What is expected: Go over the entries below line by line, copying each one that contains the word "root".

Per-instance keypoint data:
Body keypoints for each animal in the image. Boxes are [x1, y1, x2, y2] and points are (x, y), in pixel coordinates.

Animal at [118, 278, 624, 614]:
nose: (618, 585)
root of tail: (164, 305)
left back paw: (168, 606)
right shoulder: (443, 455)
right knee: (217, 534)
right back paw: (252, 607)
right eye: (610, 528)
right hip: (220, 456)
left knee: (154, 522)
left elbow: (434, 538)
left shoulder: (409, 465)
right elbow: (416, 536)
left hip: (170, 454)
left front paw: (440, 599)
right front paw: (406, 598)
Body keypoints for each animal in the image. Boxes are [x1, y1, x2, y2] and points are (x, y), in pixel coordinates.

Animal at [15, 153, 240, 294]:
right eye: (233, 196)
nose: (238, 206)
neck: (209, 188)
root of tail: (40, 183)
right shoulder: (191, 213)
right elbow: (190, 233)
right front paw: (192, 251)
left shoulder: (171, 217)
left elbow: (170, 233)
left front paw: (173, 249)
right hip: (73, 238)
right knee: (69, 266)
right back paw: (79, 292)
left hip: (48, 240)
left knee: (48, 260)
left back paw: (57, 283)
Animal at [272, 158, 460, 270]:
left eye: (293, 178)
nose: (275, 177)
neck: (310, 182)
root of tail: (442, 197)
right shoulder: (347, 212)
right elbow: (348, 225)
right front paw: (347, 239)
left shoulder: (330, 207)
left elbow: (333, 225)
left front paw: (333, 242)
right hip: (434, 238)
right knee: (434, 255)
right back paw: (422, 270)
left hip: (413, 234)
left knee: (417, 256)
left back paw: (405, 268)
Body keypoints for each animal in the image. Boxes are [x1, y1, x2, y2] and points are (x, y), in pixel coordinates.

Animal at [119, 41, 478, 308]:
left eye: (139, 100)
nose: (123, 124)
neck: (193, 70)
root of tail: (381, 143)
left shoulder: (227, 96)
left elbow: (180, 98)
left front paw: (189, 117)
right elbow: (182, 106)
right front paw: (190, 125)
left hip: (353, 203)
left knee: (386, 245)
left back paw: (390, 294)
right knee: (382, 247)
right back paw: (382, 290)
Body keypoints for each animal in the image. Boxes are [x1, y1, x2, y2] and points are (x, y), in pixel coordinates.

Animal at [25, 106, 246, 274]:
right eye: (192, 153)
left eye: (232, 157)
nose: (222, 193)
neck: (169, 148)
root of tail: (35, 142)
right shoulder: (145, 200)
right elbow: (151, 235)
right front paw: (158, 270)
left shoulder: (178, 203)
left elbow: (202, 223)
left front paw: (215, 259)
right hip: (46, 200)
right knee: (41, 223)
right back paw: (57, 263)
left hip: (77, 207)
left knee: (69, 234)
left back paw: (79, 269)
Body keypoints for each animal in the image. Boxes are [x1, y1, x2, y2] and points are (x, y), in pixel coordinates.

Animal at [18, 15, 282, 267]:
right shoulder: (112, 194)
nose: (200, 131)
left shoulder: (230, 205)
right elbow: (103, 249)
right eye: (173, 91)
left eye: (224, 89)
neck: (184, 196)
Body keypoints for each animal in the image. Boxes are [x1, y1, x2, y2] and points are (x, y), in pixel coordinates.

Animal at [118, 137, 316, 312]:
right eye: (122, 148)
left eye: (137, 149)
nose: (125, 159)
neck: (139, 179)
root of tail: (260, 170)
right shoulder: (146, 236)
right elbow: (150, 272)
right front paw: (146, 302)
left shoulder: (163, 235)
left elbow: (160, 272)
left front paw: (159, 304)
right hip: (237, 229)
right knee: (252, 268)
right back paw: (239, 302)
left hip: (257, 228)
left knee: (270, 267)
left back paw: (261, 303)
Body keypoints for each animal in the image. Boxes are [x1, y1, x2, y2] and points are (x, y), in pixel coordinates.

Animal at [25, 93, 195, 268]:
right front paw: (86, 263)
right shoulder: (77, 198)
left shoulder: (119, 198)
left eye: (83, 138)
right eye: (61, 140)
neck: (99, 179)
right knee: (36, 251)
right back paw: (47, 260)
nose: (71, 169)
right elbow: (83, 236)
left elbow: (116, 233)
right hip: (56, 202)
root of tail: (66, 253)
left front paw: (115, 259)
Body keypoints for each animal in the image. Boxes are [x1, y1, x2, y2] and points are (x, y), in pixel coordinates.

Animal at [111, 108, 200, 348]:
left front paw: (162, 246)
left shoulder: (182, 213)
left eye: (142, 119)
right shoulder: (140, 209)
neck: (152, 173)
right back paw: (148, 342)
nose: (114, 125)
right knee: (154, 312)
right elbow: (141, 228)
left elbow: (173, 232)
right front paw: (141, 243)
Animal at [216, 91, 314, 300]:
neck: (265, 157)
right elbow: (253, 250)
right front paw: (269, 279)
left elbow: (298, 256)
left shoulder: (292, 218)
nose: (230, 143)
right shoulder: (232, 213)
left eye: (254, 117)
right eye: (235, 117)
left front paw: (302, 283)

Response to the task:
root of tail: (164, 305)
root of tail: (40, 183)
root of tail: (442, 197)
root of tail: (381, 143)
root of tail: (35, 142)
root of tail: (260, 170)
root of tail: (66, 253)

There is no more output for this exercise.